La capitale fédérale est secouée par la démission fracassante et inattendue de la vice-première ministre et ministre des Finances, Chrystia Freeleand, le jour même où elle devait présenter sa mise à jour économique.
Chrystia Freeland a annoncé lundi sa décision dans une lettre où elle fustige le premier ministre Justin Trudeau pour ses récentes décisions, affirmant ouvertement qu’« au cours des dernières semaines nous nous trouvions en désaccord sur la meilleure voie à suivre pour le Canada ».
« Astuces politiques coûteuses »
Ce désaccord entre Chrystia Freeland et Justin Trudeau portait sur la décision du premier ministre de donner un congé de TPS partiel et temporaire et sur l’envoi de chèques de 250 $ aux travailleurs qui gagnent moins de 150 000 $. Sans parler nommément de ces décisions précises, elle lui reproche ses « astuces politiques coûteuses que nous ne pouvons pas nous permettre et qui font douter les Canadiens que nous reconnaissons à quel point ce moment est grave ».
Elle va même jusqu’à pointer du doigt le caractère électoraliste de ces mesures, affirmant que les Canadiens « savent quand nous travaillons pour eux et ils savent quand nous nous concentrons sur nous-mêmes ».
Erreur face à la menace de tarifs
Or, dit-elle, la menace du président élu Donald Trump d’imposer des tarifs de 25 % sur les produits canadiens impose l’approche contraire. « Il faut préserver notre capacité fiscale aujourd’hui pour que nous puissions disposer des réserves dont nous pourrions avoir besoin lors d’une guerre tarifaire », écrit-elle.
« C’est cette conviction, poursuit-elle, qui a motivé mes efforts acharnés cet automne pour gérer nos dépenses de manière à nous donner la flexibilité dont nous aurons besoin pour relever les graves défis présentés par les États-Unis. »
Elle invite au passage Justin Trudeau à « travailler de bonne foi et avec humilité avec les premiers ministres des provinces et des territoires […] et bâtir une véritable réponse d’Équipe Canada. »
Déplacement et désaveu
Les rumeurs couraient depuis un certain temps quant à son possible remplacement par l’ancien gouverneur de la Banque du Canada Mark Carney. Elle confirme à tout le moins que ses jours comme ministre des Finances étaient comptés. « Vendredi dernier, vous m’avez dit que vous ne vouliez plus que je sois votre ministre des Finances et vous m’avez proposé un autre poste au sein du cabinet », écrit-elle.

* [Données fournies]
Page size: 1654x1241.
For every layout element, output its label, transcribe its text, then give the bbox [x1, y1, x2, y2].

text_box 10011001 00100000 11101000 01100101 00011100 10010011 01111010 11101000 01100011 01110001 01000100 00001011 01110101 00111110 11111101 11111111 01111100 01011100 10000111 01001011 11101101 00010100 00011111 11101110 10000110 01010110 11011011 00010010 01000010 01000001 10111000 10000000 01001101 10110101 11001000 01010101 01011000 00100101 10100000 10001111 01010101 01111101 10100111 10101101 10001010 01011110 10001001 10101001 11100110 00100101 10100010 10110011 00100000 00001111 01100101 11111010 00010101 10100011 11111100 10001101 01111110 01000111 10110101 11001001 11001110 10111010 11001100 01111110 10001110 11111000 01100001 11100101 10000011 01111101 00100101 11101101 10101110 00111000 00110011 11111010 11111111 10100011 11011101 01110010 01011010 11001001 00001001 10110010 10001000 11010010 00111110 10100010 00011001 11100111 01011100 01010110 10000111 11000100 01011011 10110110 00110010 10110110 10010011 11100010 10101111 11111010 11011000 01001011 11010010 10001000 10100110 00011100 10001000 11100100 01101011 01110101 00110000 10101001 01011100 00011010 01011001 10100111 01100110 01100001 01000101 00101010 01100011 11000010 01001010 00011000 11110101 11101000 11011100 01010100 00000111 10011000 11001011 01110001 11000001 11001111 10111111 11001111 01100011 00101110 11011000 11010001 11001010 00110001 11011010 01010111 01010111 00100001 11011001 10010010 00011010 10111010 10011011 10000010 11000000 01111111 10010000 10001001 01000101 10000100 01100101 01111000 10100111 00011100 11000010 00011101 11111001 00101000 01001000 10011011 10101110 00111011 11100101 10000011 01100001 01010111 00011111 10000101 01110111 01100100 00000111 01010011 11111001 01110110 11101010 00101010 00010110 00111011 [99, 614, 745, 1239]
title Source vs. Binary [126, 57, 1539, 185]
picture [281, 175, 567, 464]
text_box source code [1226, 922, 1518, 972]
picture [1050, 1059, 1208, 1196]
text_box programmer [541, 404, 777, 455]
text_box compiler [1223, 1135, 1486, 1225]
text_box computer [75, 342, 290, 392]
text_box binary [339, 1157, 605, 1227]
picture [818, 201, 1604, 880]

* [Énoncé A] Indiquez si chacune des affirmations suivantes concorde avec le texte sur la démission de Chrystia Freeland. Répondez par oui ou par non et citez les mots du texte qui tranchent : (i) Chrystia Freeland a annoncé sa décision lundi, dans une lettre ; (ii) les chèques de 250 $ étaient destinés aux travailleurs gagnant plus de 150 000 $ ; (iii) le premier ministre lui a proposé un autre poste au sein du cabinet.
* [Énoncé B] Recopiez mot pour mot le passage du texte sur la démission de Chrystia Freeland qui va de « La capitale fédérale » jusqu’à « à jour économique. ».

* [Résultat A]
(i) Oui : « Chrystia Freeland a annoncé lundi sa décision dans une lettre ».
(ii) Non : « l’envoi de chèques de 250 $ aux travailleurs qui gagnent moins de 150 000 $ ».
(iii) Oui : « vous m’avez proposé un autre poste au sein du cabinet ».

* [Résultat B]
La capitale fédérale est secouée par la démission fracassante et inattendue de la vice-première ministre et ministre des Finances, Chrystia Freeleand, le jour même où elle devait présenter sa mise à jour économique.